##### Recorded information

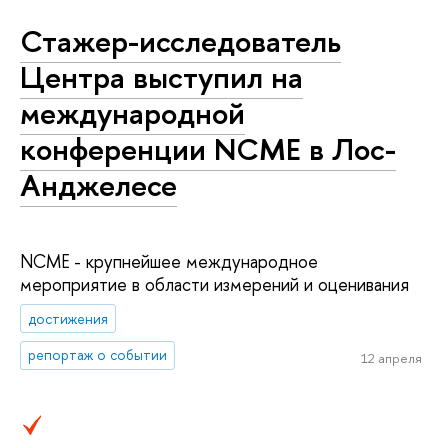
Стажер-исследователь
Центра выступил на
международной
конференции NCME в Лос-
Анджелесе
NCME - крупнейшее международное
мероприятие в области измерений и оценивания
достижения
репортаж о событии
12 апреля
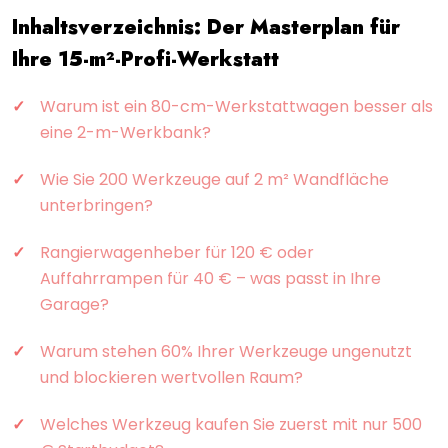
Inhaltsverzeichnis: Der Masterplan für
Ihre 15-m²-Profi-Werkstatt
Warum ist ein 80-cm-Werkstattwagen besser als
eine 2-m-Werkbank?
Wie Sie 200 Werkzeuge auf 2 m² Wandfläche
unterbringen?
Rangierwagenheber für 120 € oder
Auffahrrampen für 40 € – was passt in Ihre
Garage?
Warum stehen 60% Ihrer Werkzeuge ungenutzt
und blockieren wertvollen Raum?
Welches Werkzeug kaufen Sie zuerst mit nur 500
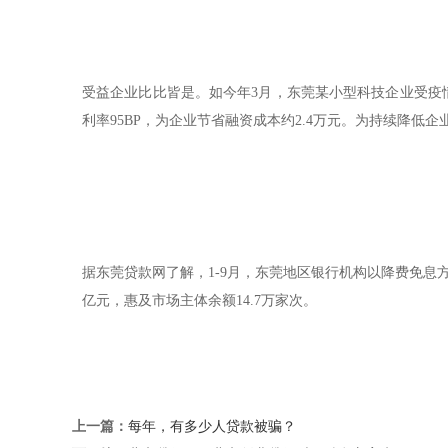
受益企业比比皆是。如今年3月，东莞某小型科技企业受疫情
利率95BP，为企业节省融资成本约2.4万元。为持续降
据东莞贷款网了解，1-9月，东莞地区银行机构以降费免息方
亿元，惠及市场主体余额14.7万家次。
上一篇：
每年，有多少人贷款被骗？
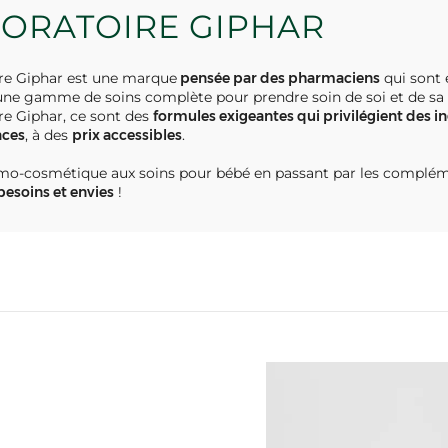
ORATOIRE GIPHAR
re Giphar est une marque
pensée par des pharmaciens
qui sont e
ne gamme de soins complète pour prendre soin de soi et de sa fa
re Giphar, ce sont des
formules exigeantes qui privilégient des i
aces
, à des
prix accessibles
.
mo-cosmétique aux soins pour bébé en passant par les compléme
besoins et envies
!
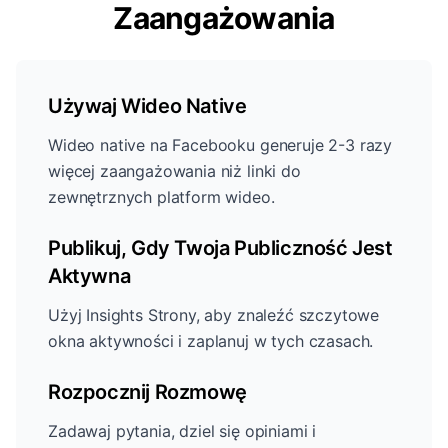
Zaangażowania
Używaj Wideo Native
Wideo native na Facebooku generuje 2-3 razy
więcej zaangażowania niż linki do
zewnętrznych platform wideo.
Publikuj, Gdy Twoja Publiczność Jest
Aktywna
Użyj Insights Strony, aby znaleźć szczytowe
okna aktywności i zaplanuj w tych czasach.
Rozpocznij Rozmowę
Zadawaj pytania, dziel się opiniami i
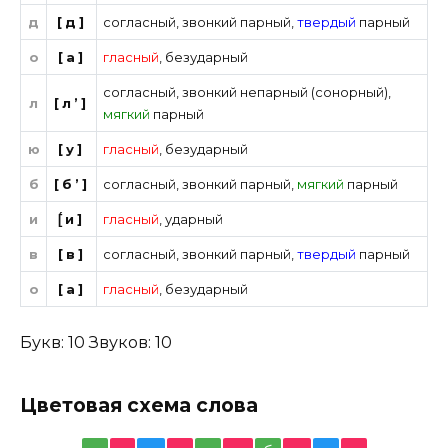
д
[д]
согласный
,
звонкий парный
,
твердый
парный
о
[а]
гласный
,
безударный
согласный
,
звонкий непарный (сонорный)
,
л
[л’]
мягкий
парный
ю
[у]
гласный
,
безударный
б
[б’]
согласный
,
звонкий парный
,
мягкий
парный
и
[́и]
гласный
,
ударный
в
[в]
согласный
,
звонкий парный
,
твердый
парный
о
[а]
гласный
,
безударный
Букв: 10 Звуков: 10
Цветовая схема слова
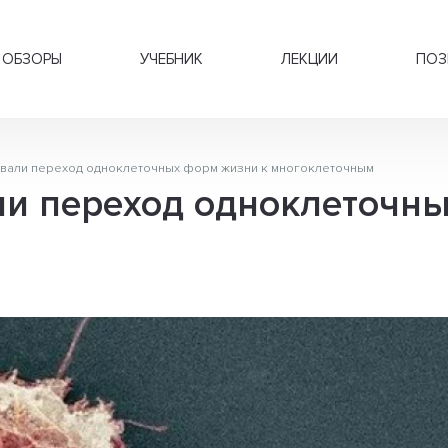
ОБЗОРЫ
УЧЕБНИК
ЛЕКЦИИ
ПОЗ
вали переход одноклеточных форм жизни к многоклеточным
и переход одноклеточны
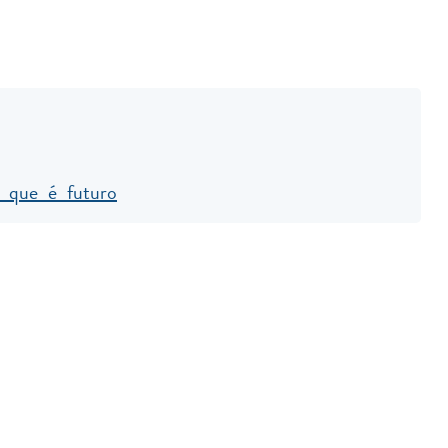
a que é futuro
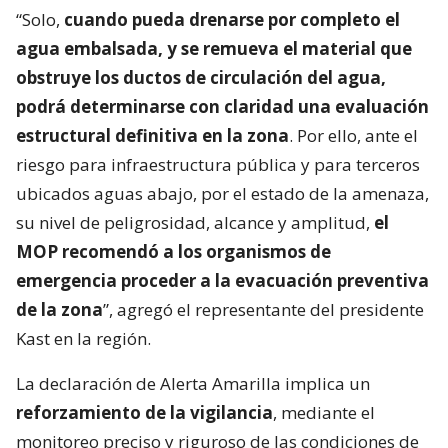
“Solo,
cuando pueda drenarse por completo el
agua embalsada, y se remueva el material que
obstruye los ductos de circulación del agua,
podrá determinarse con claridad una evaluación
estructural definitiva en la zona
. Por ello, ante el
riesgo para infraestructura pública y para terceros
ubicados aguas abajo, por el estado de la amenaza,
su nivel de peligrosidad, alcance y amplitud,
el
MOP recomendó a los organismos de
emergencia proceder a la evacuación preventiva
de la zona
”, agregó el representante del presidente
Kast en la región.
La declaración de Alerta Amarilla implica un
reforzamiento de la vigilancia
, mediante el
monitoreo preciso y riguroso de las condiciones de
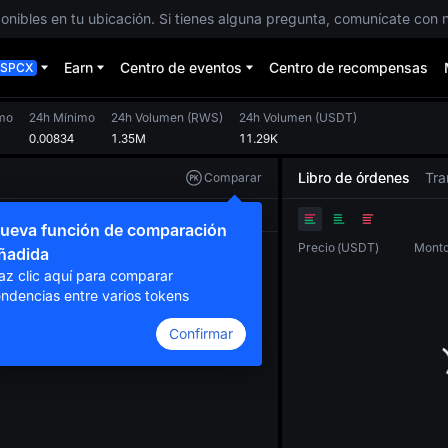
ponibles en tu ubicación. Si tienes alguna pregunta, comunícate con n
Earn
Centro de eventos
Centro de recompensas
SPCX
mo
24h Mínimo
24h Volumen
(
RWS
)
24h Volumen
(
USDT
)
0.00834
1.35M
11.29K
Libro de órdenes
Tra
Comparar
Original
TradingView
Profundidad
ueva función de comparación
Precio
(
USDT
)
Mont
ñadida
az clic aquí para comparar
endencias entre varios tokens
Confirmar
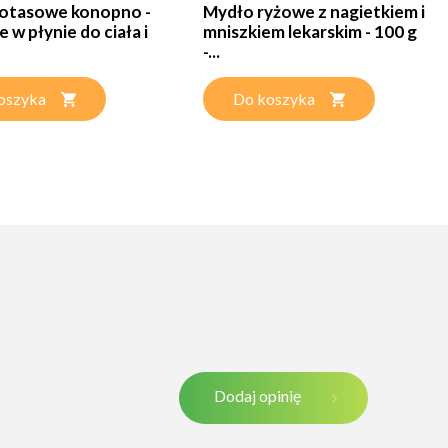
otasowe konopno -
Mydło ryżowe z nagietkiem i
 w płynie do ciała i
mniszkiem lekarskim - 100 g
-...
oszyka
Do koszyka
Dodaj opinię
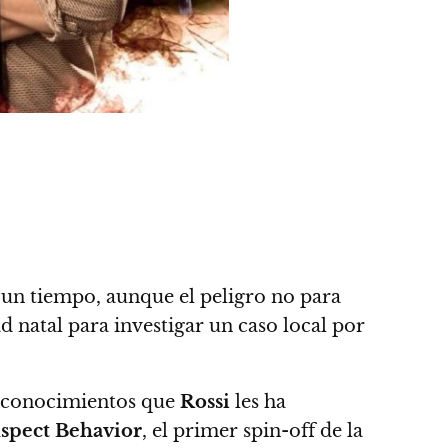
 un tiempo, aunque el peligro no para
ad natal para investigar un caso local por
s conocimientos que
Rossi
les ha
spect Behavior
, el primer spin-off de la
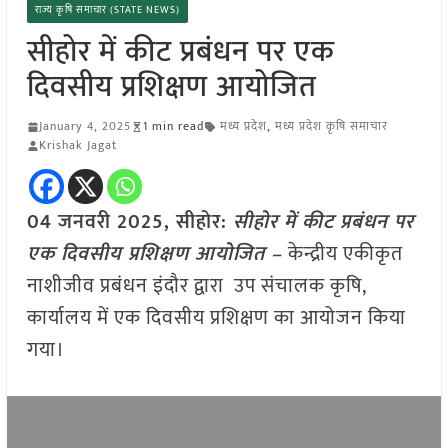
राज्य कृषि समाचार (STATE NEWS)
सीहोर में कीट प्रबंधन पर एक
दिवसीय प्रशिक्षण आयोजित
January 4, 2025
1 min read
मध्य प्रदेश
,
मध्य प्रदेश कृषि समाचार
Krishak Jagat
04 जनवरी 2025,
सीहोर
:
सीहोर में कीट प्रबंधन पर
एक दिवसीय प्रशिक्षण आयोजित –
केन्द्रीय एकीकृत
नाशीजीव प्रबंधन इंदौर द्वारा उप संचालक कृषि,
कार्यालय में एक दिवसीय प्रशिक्षण का आयोजन किया
गया।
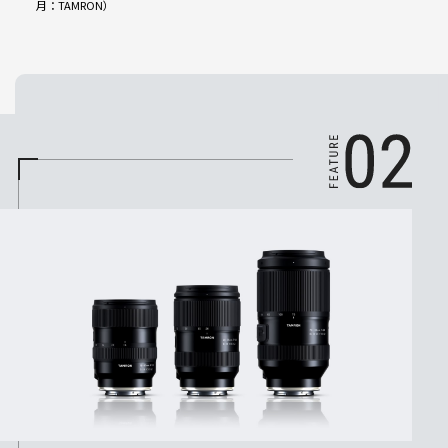
月：TAMRON）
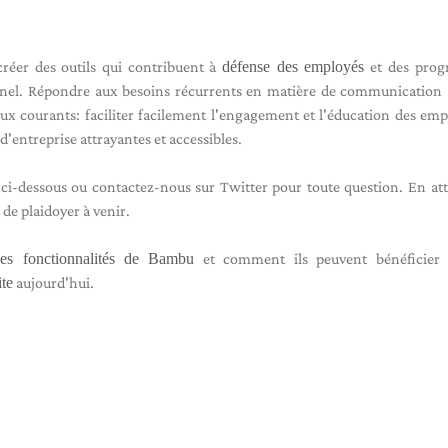
er des outils qui contribuent à
défense des employés
et des pro
nel. Répondre aux besoins récurrents en matière de communication 
x courants: faciliter facilement l'engagement et l'éducation des emp
'entreprise attrayantes et accessibles.
i-dessous ou contactez-nous sur Twitter pour toute question. En at
 de plaidoyer à venir.
des fonctionnalités de Bambu
et comment ils peuvent bénéficier 
ite
aujourd'hui.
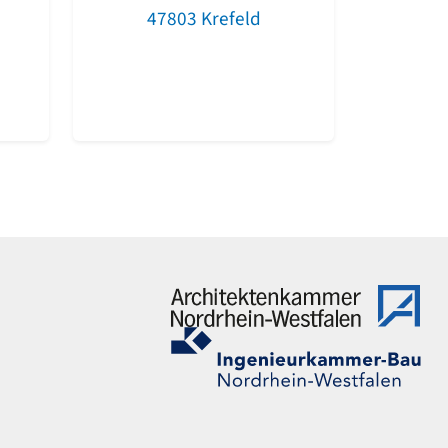
47803 Krefeld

##########

• **Written task**
Render the part of the records that opens with the line containing "a que é futuro" and closes with the line containing "monitoreo preciso y" as a Markdown table with the columns Row and Text. Give each line its own numbered row, and leave out blank lines and the pictures.

• **Exercise response**
| Row | Text |
|---|---|
| 1 | a que é futuro |
| 2 | “Solo, |
| 3 | cuando pueda drenarse por completo el |
| 4 | agua embalsada, y se remueva el material que |
| 5 | obstruye los ductos de circulación del agua, |
| 6 | podrá determinarse con claridad una evaluación |
| 7 | estructural definitiva en la zona |
| 8 | . Por ello, ante el |
| 9 | riesgo para infraestructura pública y para terceros |
| 10 | ubicados aguas abajo, por el estado de la amenaza, |
| 11 | su nivel de peligrosidad, alcance y amplitud, |
| 12 | el |
| 13 | MOP recomendó a los organismos de |
| 14 | emergencia proceder a la evacuación preventiva |
| 15 | de la zona |
| 16 | ”, agregó el representante del presidente |
| 17 | Kast en la región. |
| 18 | La declaración de Alerta Amarilla implica un |
| 19 | reforzamiento de la vigilancia |
| 20 | , mediante el |
| 21 | monitoreo preciso y riguroso de las condiciones de |